À propos de cette édition
Résumé/Sommaire
Sternum est engagé par un des dirigeants de la compagnie ICM pour abattre un individu qui habite dans un immeuble désaffecté. Installé sur le toit d’un édifice voisin, Sternum épie sa proie qui a tout l’air d’un robineux inoffensif. Alors, le tueur à gages commence à soupçonner que le contrat comprend une chausse-trappe. Il découvrira peu à peu des faits troublants, notamment la raison de la disparition de son ami Roland.
Commentaires
Perplexe. C’est bien le mot : une grande perplexité m’habite au terme de la lecture du texte de Claude-Michel Prévost. Cela tient surtout à la direction que semble vouloir prendre son écriture. De plus en plus poétique et basée sur une accumulation d’images, fulgurantes et impressionnistes, mais dont l’articulation et le réseau m’échappent parfois. L’exemple le plus éloquent de cette tendance, on le trouve d’ailleurs dans le texte qu’il signe (un véritable poème) dans l’anthologie de Meynard/Pelletier, Sous des soleils étrangers.
Au début, on ne comprend pas très bien ce qui se passe : les morceaux du puzzle ne sont pas encore en place. Normal, se dit-on. L’auteur s’attarde à exprimer son amour de Montréal en bombardant le lecteur des souvenirs qui traversent l’esprit de Sternum. L’écriture se fait lyrique, amoureuse de l’environnement ambiant. Mais il y a aussi des phrases qui sont là pour la galerie ou la sonorité : « Sternum fit le mouvement du simple fouet, mit son âme dans ses doigts pour flatter la crinière. L’odeur explosa forte, poil mouillé, puissante dans lui, sueur musclée : quelque part dans sa tête galopaient les neurones. »
Puis, les morceaux s’assemblent et on comprend que le contrat de Sternum risque d’être son dernier. Ramification de la ICM, trahison de la guilde pour qui travaille le tueur à gages, identité du type (Le Vieux) qu’il doit abattre, tous les fils semblent sur le point d’être raccordés par l’auteur.
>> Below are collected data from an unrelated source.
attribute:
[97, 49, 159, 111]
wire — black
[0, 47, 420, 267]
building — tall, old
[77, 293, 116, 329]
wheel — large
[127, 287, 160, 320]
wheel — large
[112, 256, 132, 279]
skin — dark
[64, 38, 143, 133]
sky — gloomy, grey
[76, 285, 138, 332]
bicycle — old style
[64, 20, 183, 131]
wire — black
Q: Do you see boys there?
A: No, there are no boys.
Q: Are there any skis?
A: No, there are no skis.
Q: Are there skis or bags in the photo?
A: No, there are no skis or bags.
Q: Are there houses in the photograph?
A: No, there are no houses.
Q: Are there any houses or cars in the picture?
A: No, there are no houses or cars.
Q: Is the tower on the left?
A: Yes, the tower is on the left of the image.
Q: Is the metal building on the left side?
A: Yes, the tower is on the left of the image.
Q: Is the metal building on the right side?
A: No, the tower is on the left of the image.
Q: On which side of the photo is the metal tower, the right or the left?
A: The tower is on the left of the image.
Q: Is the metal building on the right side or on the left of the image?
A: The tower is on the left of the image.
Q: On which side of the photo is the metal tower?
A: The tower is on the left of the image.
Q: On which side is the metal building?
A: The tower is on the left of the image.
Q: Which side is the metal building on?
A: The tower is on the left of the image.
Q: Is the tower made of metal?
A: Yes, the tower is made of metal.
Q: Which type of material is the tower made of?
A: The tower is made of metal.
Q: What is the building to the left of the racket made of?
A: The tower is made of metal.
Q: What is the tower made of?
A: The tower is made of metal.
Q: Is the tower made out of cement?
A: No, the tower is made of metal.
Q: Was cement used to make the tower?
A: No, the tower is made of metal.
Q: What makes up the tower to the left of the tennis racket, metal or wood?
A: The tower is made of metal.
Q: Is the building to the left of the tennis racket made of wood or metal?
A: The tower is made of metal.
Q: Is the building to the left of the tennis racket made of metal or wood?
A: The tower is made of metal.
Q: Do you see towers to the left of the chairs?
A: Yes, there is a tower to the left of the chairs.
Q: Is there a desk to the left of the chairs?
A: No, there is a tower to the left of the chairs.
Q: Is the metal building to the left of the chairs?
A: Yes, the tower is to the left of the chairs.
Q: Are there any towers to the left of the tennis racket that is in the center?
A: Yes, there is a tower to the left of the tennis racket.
Puis, on ne comprend plus rien. La finale est tout à fait confuse. Quelle est la véritable nature du Vieux ? Entretient-il un lien avec l’aigle royal qui plane au-dessus de Montréal et attaque Sternum, le Vieux ayant un nez aquilin ? Pourquoi son supérieur et son ami Carlos ont-ils caché à Sternum ce qui l’attendait ? Pourquoi cette collusion entre eux et la ICM ?
On se perd en conjectures de toutes sortes et rien n’est expliqué, ce qui n’est pas tout à fait le propre d’un récit de SF, contrairement à un texte fantastique.
« Pas de dum-dum pour Mister Klaus » ne rompt pas vraiment avec la production antérieure de Claude-Michel Prévost. Sternum, par ses comportements, sa façon de réfléchir et le regard qu’il porte sur ce qui l’entoure, rappelle le personnage principal de « Cappucino Buns » et est sans doute, comme lui, un cyborg. Toutefois, la présente nouvelle marie habilement l’atmosphère de la "série noire" à la SF, élargissant ainsi le registre de l’auteur.
L’effet SF créé par le texte provient surtout de la nature du personnage de Sternum (et du Vieux, mais de façon complémentaire), beaucoup plus que de la description d’un Montréal presque contemporain (fin de siècle ou début de l’autre). Cette faible distanciation temporelle m’agace un peu par rapport à l’altérité plutôt profonde du personnage.
Claude-Michel Prévost est, à l’heure actuelle, l’auteur le plus étonnant de la SFQ. Comme tout écrivain qui innove, son originalité dérange, déstabilise nos habitudes de lecture mais en inventant un nouveau rapport avec le lecteur, tout en s’efforçant d’éviter la rupture complète, il actualise dans ses nouvelles l’essence même de la science-fiction. [CJ]
- Source : L'ASFFQ 1989, Le Passeur, p. 175-176.